→ Task brief:
Down to the last line, set down the listing below exactly, apart from its pictures.

→ Extracted information:
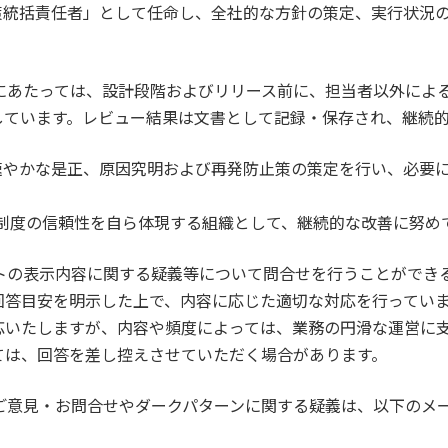
策統括責任者」として任命し、全社的な方針の策定、実行状況
にあたっては、設計段階およびリリース前に、担当者以外によ
しています。レビュー結果は文書として記録・保存され、継続
速やかな是正、原因究明および再発防止策の策定を行い、必要
制度の信頼性を自ら体現する組織として、継続的な改善に努め
イトの表示内容に関する疑義等について問合せを行うことができ
回答目安を明示した上で、内容に応じた適切な対応を行ってい
応いたしますが、内容や頻度によっては、業務の円滑な運営に
ては、回答を差し控えさせていただく場合があります。
ご意見・お問合せやダークパターンに関する疑義は、以下のメ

→ Response:
策統括責任者」として任命し、全社的な方針の策定、実行状況
にあたっては、設計段階およびリリース前に、担当者以外によ
しています。レビュー結果は文書として記録・保存され、継続
速やかな是正、原因究明および再発防止策の策定を行い、必要
制度の信頼性を自ら体現する組織として、継続的な改善に努め
イトの表示内容に関する疑義等について問合せを行うことができ
回答目安を明示した上で、内容に応じた適切な対応を行ってい
応いたしますが、内容や頻度によっては、業務の円滑な運営に
ては、回答を差し控えさせていただく場合があります。
ご意見・お問合せやダークパターンに関する疑義は、以下のメ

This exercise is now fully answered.